The house had been built for the aspirational lower middle class so the hallway was narrow but well proportioned. It still had its original black-and-white tiles, though, and a scruffy but antique oak hall cupboard. Simone led me into the living room. I noticed that she had sturdy but well-shaped legs under the black leggings she wore. The house had undergone the standard gentrification package, front room knocked through into the dining room, original oak floorboards sanded down, varnished, and covered in rugs. The furniture looked John Lewis, expensive, comfortable, and unimaginative. The plasma TV was conventionally large and hooked up to Sky and a Blu-ray player; the nearest shelves held DVDs, not books. A reproduction Monet hung over where the fireplace would have been if it hadn’t been ripped out sometime in the last hundred years.

“What was your relationship with Mr. Wilkinson?” I asked.

“He was my lover,” she said.

The stereo was a boring high-end Hitachi, strictly CD and solid state — no turntable at all. There were a couple of racks of CDs, Wes Montgomery, Dewey Redman, Stan Getz; the rest were a random selection of hits from the 1990s.

“I’m sorry for your loss,” I said. “I’d like to ask you a few questions if I can.”

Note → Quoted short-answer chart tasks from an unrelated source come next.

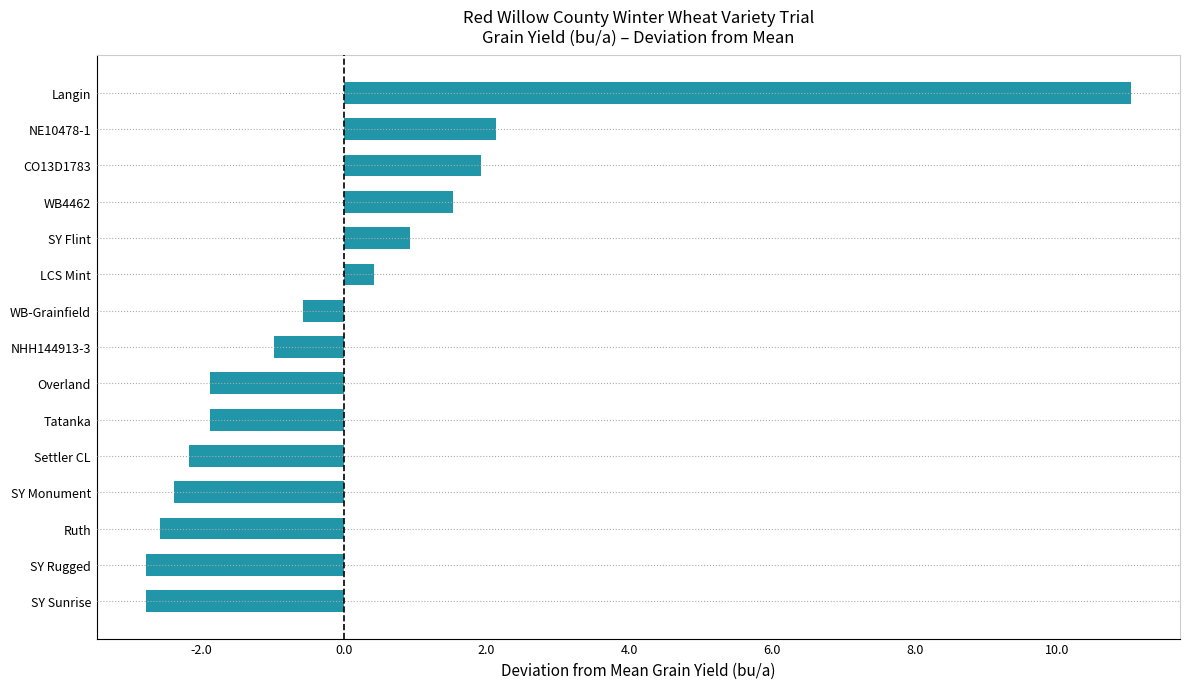

Is it true that the value at Langin is 16.8?

False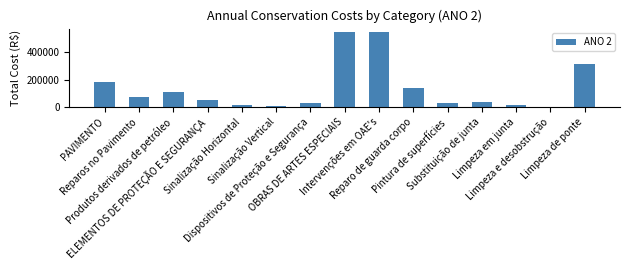

The value at ELEMENTOS DE PROTEÇÃO E SEGURANÇA is 74139.4. True or false?

False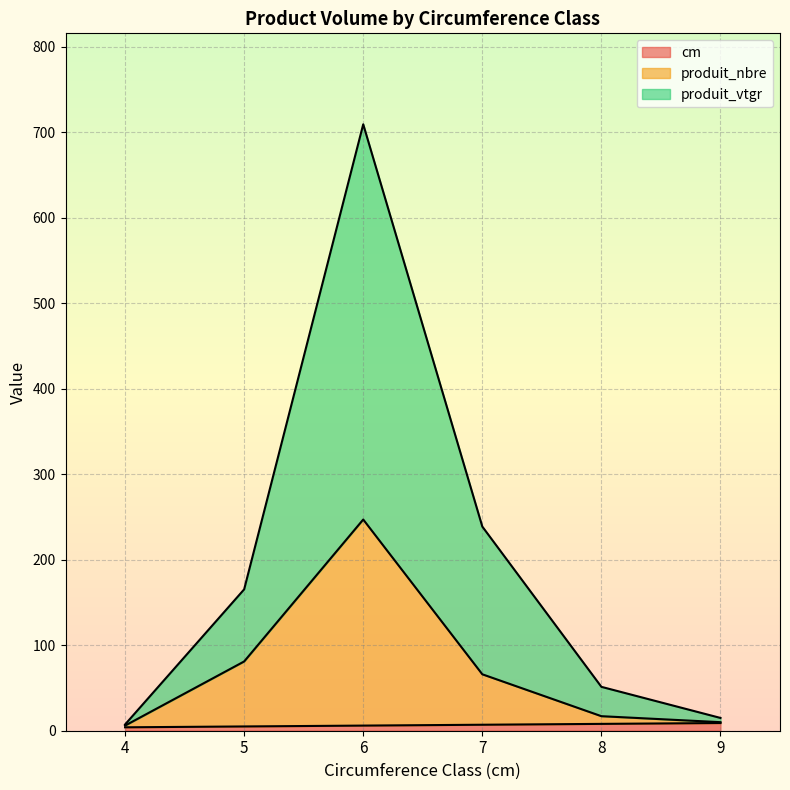

List the series in order of their overall mean, lowest first.

cm, produit_nbre, produit_vtgr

“Is that entirely necessary, Constable?” she asked.

“We often investigate cases where the circumstances surrounding the death are unclear,” I said. Actually we, that is the police, don’t investigate unless foul play is bleeding obvious or if the Home Office has recently issued a directive insisting that we prioritize whatever the crime du jour was for the duration of the current news cycle.

“Are they unclear?” asked Simone. “I understood poor Cyrus had a heart attack.” She sat down on a pastel blue sofa and gestured for me to take my place on the matching armchair. “Isn’t that what they call natural causes?” Her eyes glistened and she rubbed at them with the back of her hand. “I’m sorry, Constable,” she said.

I told her to call me Peter, which you are just not supposed to do at this stage of an inquiry — I could practically hear Leslie yelling at me all the way from the Essex coast. She still didn’t offer me a cup of tea, though — I guess it just wasn’t my day.

Simone smiled. “Thank you, Peter. You can ask your questions.”

“Cyrus was a musician?” I asked.

“He played the alto sax.”

“And he played jazz?”

Another brief smile. “Is there any other kind of music?”

“Modal, bebop, or mainstream?” I asked, showing off.